Entries taken from a collection:
┏━━

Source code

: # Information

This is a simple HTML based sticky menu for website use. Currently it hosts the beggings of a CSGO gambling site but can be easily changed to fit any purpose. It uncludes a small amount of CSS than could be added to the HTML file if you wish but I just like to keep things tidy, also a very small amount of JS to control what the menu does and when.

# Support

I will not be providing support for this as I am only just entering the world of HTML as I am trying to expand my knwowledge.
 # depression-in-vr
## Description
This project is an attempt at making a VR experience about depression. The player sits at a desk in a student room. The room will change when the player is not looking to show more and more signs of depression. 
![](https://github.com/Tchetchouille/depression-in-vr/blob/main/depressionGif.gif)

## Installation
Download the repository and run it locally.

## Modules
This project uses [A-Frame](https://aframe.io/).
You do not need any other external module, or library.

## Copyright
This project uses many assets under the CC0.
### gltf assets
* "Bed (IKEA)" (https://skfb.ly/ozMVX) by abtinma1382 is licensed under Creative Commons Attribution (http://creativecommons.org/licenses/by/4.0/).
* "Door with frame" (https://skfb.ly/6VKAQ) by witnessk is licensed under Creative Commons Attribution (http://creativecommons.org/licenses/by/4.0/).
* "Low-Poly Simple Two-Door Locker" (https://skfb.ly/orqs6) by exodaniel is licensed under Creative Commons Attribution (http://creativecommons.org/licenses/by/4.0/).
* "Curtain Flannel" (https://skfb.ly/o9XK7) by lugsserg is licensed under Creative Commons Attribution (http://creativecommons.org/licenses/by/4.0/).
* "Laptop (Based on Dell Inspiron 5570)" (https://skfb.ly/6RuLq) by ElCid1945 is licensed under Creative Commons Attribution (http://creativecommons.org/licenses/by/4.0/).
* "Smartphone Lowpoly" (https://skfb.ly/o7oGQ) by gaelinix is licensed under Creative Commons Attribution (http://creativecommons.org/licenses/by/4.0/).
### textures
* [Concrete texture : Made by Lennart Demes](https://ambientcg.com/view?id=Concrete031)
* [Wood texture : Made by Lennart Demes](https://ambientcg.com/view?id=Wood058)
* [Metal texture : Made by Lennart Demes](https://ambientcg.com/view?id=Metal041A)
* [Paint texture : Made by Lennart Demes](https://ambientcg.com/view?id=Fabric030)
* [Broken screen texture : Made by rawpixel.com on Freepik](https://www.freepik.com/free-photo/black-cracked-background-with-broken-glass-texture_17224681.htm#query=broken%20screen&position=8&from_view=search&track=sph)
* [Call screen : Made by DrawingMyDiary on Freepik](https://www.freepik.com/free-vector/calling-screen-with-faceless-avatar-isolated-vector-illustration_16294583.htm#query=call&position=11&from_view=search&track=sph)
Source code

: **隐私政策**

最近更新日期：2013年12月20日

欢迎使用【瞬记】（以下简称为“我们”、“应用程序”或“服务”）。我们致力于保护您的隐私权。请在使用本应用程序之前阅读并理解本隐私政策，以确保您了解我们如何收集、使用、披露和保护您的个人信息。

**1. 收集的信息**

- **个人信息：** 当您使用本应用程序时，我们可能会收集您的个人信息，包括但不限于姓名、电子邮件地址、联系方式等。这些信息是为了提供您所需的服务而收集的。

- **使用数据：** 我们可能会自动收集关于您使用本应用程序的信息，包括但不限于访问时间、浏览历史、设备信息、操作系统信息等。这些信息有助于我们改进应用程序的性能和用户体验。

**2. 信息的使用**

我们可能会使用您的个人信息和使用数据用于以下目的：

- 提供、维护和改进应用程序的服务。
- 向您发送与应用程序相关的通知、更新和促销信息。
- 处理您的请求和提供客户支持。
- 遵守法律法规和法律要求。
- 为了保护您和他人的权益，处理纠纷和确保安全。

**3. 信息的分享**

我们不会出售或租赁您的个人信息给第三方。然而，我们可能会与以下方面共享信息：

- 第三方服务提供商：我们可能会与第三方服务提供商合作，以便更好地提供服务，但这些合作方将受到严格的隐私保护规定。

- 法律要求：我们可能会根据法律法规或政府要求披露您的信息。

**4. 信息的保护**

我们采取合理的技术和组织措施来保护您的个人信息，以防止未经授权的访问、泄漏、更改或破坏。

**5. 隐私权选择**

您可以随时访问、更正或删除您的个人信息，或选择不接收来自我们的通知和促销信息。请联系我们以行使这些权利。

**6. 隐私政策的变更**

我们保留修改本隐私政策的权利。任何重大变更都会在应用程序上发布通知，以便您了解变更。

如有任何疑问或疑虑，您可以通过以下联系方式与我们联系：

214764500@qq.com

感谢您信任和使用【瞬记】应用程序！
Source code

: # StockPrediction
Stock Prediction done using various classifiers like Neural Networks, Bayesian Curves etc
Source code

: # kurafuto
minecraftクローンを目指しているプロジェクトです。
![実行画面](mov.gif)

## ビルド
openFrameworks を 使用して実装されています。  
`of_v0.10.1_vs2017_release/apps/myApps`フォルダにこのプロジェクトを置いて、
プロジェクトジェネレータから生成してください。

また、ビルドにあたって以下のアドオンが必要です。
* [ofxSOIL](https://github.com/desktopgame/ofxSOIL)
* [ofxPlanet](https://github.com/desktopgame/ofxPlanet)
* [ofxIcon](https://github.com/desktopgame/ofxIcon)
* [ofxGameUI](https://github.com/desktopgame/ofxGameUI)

┗━━

= Task details =
Filter the records above down to the lines containing "Lennart".

= Written solution =
* [Concrete texture : Made by Lennart Demes](https://ambientcg.com/view?id=Concrete031)
* [Wood texture : Made by Lennart Demes](https://ambientcg.com/view?id=Wood058)
* [Metal texture : Made by Lennart Demes](https://ambientcg.com/view?id=Metal041A)
* [Paint texture : Made by Lennart Demes](https://ambientcg.com/view?id=Fabric030)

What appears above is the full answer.